Once the formal workshops and sessions ended on Saturday, the students’ education only continued with the Residency Fair. For over two hours, faculty and residents from 16 North Carolina residencies hosted booths where interested students could chat and learn more about their programs. The fair gave a key two-way introduction in this social setting: residencies met their future applicants, and the medical students met their prospective destinations. Any medical student awaiting a residency match right now can tell you that the process is extremely stressful. The FMD Residency Fair deflates some of that stress by encouraging relationships between the applicants and the residencies.

 

Thank You to Our Attendees and Residency Programs!

We’d like to thank all the guests who joined us this past weekend, not only for your insights and expertise but also your good company.  We hope that you’ll consider joining us again at a future NCAFP event — make sure to learn more about future opportunities!

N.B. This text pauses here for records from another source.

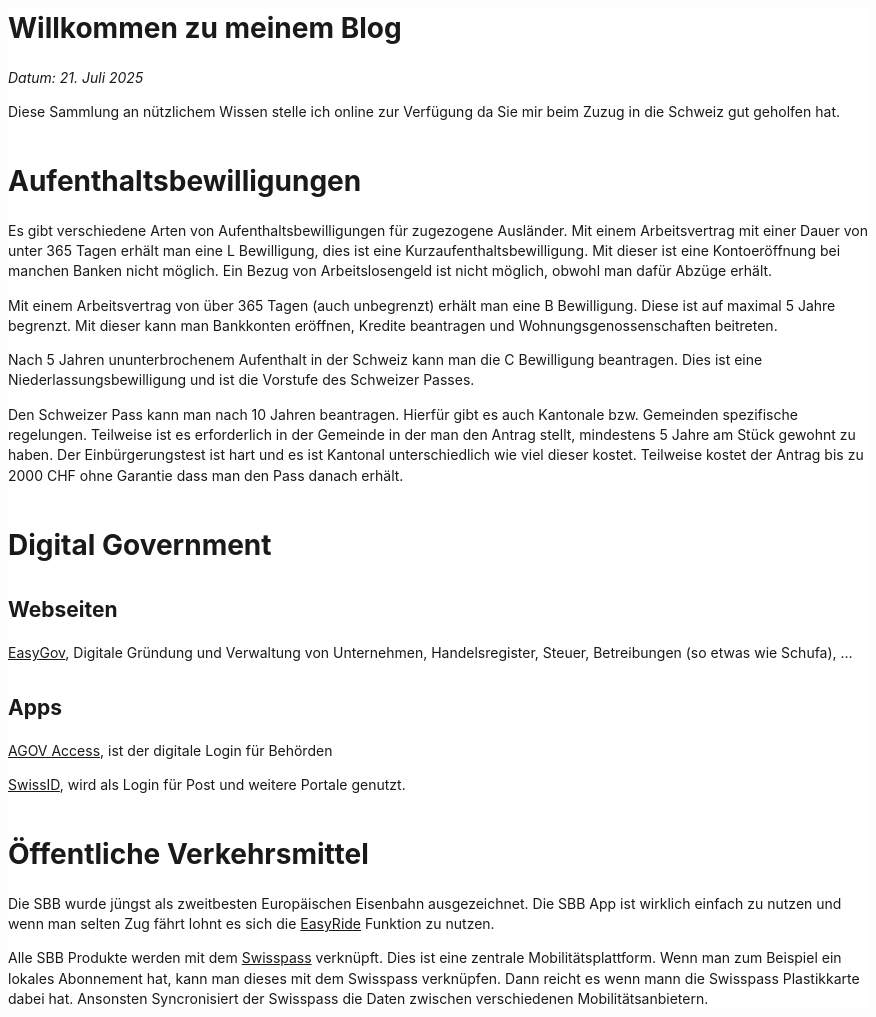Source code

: # Willkommen zu meinem Blog

*Datum: 21. Juli 2025*

Diese Sammlung an nützlichem Wissen stelle ich online zur Verfügung da Sie mir beim Zuzug in die Schweiz gut geholfen hat. 

# **Aufenthaltsbewilligungen**

Es gibt verschiedene Arten von Aufenthaltsbewilligungen für zugezogene Ausländer. 
Mit einem Arbeitsvertrag mit einer Dauer von unter 365 Tagen erhält man eine L Bewilligung, dies ist eine Kurzaufenthaltsbewilligung. Mit dieser ist eine Kontoeröffnung bei manchen Banken nicht möglich. Ein Bezug von Arbeitslosengeld ist nicht möglich, obwohl man dafür Abzüge erhält.

Mit einem Arbeitsvertrag von über 365 Tagen (auch unbegrenzt) erhält man eine B Bewilligung. Diese ist auf maximal 5 Jahre begrenzt. Mit dieser kann man Bankkonten eröffnen, Kredite beantragen und Wohnungsgenossenschaften beitreten.

Nach 5 Jahren ununterbrochenem Aufenthalt in der Schweiz kann man die C Bewilligung beantragen. Dies ist eine Niederlassungsbewilligung und ist die Vorstufe des Schweizer Passes.

Den Schweizer Pass kann man nach 10 Jahren beantragen. Hierfür gibt es auch Kantonale bzw. Gemeinden spezifische regelungen. Teilweise ist es erforderlich in der Gemeinde in der man den Antrag stellt, mindestens 5 Jahre am Stück gewohnt zu haben. Der Einbürgerungstest ist hart und es ist Kantonal unterschiedlich wie viel dieser kostet. Teilweise kostet der Antrag bis zu 2000 CHF ohne Garantie dass man den Pass danach erhält.

# Digital Government

## Webseiten

[EasyGov](https://www.easygov.swiss/easygov/#/), Digitale Gründung und Verwaltung von Unternehmen, Handelsregister, Steuer, Betreibungen (so etwas wie Schufa), …

## Apps

[AGOV Access](https://www.agov.admin.ch/de), ist der digitale Login für Behörden

[SwissID](https://www.swissid.ch), wird als Login für Post und weitere Portale genutzt.

# **Öffentliche Verkehrsmittel**

Die SBB wurde jüngst als zweitbesten Europäischen Eisenbahn ausgezeichnet. Die SBB App ist wirklich einfach zu nutzen und wenn man selten Zug fährt lohnt es sich die [EasyRide](https://www.sbb.ch/de/reiseinformationen/apps/sbb-mobile/easyride.html) Funktion zu nutzen. 

Alle SBB Produkte werden mit dem [Swisspass](https://www.swisspass.ch) verknüpft. Dies ist eine zentrale Mobilitätsplattform. Wenn man zum Beispiel ein lokales Abonnement hat, kann man dieses mit dem Swisspass verknüpfen. Dann reicht es wenn mann die Swisspass Plastikkarte dabei hat. Ansonsten Syncronisiert der Swisspass die Daten zwischen verschiedenen Mobilitätsanbietern.
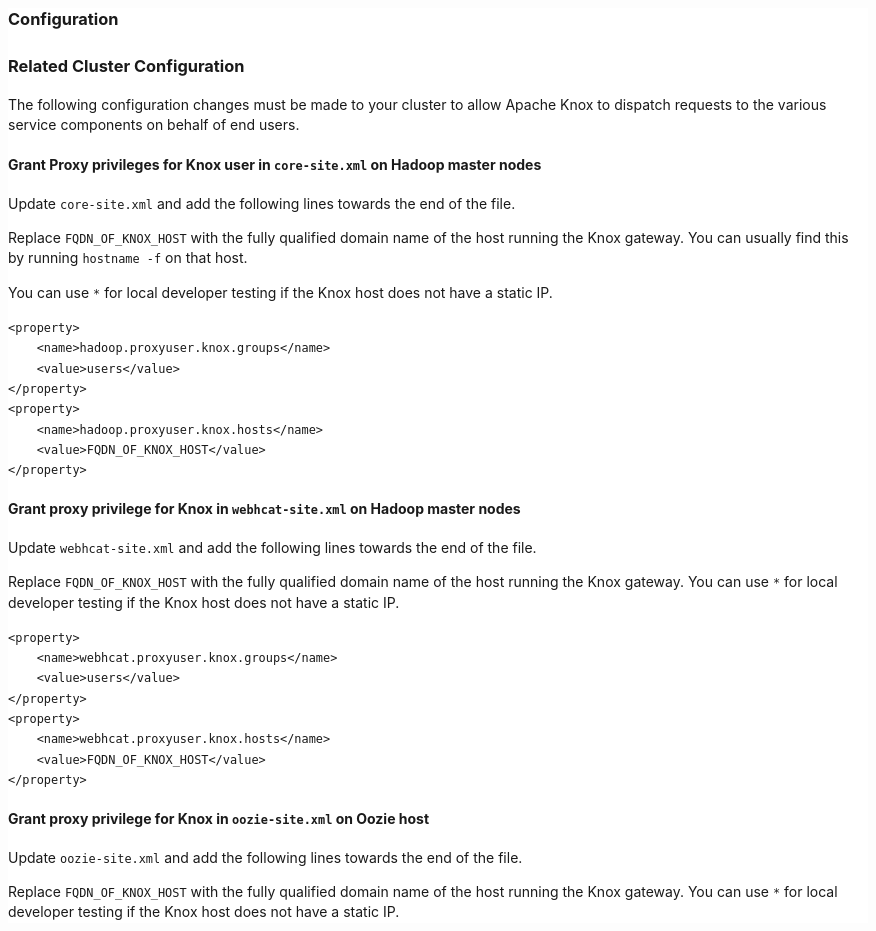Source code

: 

### Configuration ###

### Related Cluster Configuration ###

The following configuration changes must be made to your cluster to allow Apache Knox to
dispatch requests to the various service components on behalf of end users.

#### Grant Proxy privileges for Knox user in `core-site.xml` on Hadoop master nodes ####

Update `core-site.xml` and add the following lines towards the end of the file.

Replace `FQDN_OF_KNOX_HOST` with the fully qualified domain name of the host running the Knox gateway.
You can usually find this by running `hostname -f` on that host.

You can use `*` for local developer testing if the Knox host does not have a static IP.

    <property>
        <name>hadoop.proxyuser.knox.groups</name>
        <value>users</value>
    </property>
    <property>
        <name>hadoop.proxyuser.knox.hosts</name>
        <value>FQDN_OF_KNOX_HOST</value>
    </property>

#### Grant proxy privilege for Knox in `webhcat-site.xml` on Hadoop master nodes ####

Update `webhcat-site.xml` and add the following lines towards the end of the file.

Replace `FQDN_OF_KNOX_HOST` with the fully qualified domain name of the host running the Knox gateway.
You can use `*` for local developer testing if the Knox host does not have a static IP.

    <property>
        <name>webhcat.proxyuser.knox.groups</name>
        <value>users</value>
    </property>
    <property>
        <name>webhcat.proxyuser.knox.hosts</name>
        <value>FQDN_OF_KNOX_HOST</value>
    </property>

#### Grant proxy privilege for Knox in `oozie-site.xml` on Oozie host ####

Update `oozie-site.xml` and add the following lines towards the end of the file.

Replace `FQDN_OF_KNOX_HOST` with the fully qualified domain name of the host running the Knox gateway.
You can use `*` for local developer testing if the Knox host does not have a static IP.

We’d also like to thank the residency programs who hosted workshops this year: Atrium Health Carolinas Medical Center Family Medicine Residency, Atrium Health Cabarrus Family Medicine Residency, Cone Family Medicine Residency Program, Duke Family Medicine Residency Program, ECU Family Medicine Residency Program, Harnett Health Family Medicine Residency Program, MAHEC-Asheville Family Medicine Residency Program, MAHEC-Boone Family Medicine Residency Program, MAHEC-Hendersonville Family Medicine Residency Program, Novant Health Family Medicine Residency Program Cornelius, Novant NHRC Wilmington Family Medicine Residency Program, Sampson Regional Family Medicine Residency Program, UNC Family Medicine Residency Program, and Wake Forest University Family Medicine Residency Program.

About the NCAFP

The North Carolina Academy of Family Physicians, Inc. (NCAFP) is a nonprofit professional association headquartered in Raleigh which represents over 4,300 family physicians, family medicine residents, and medical students across the state. It is the largest medical specialty association in North Carolina and is a constituent chapter of the American Academy of Family Physicians, based in Leadwood, KS.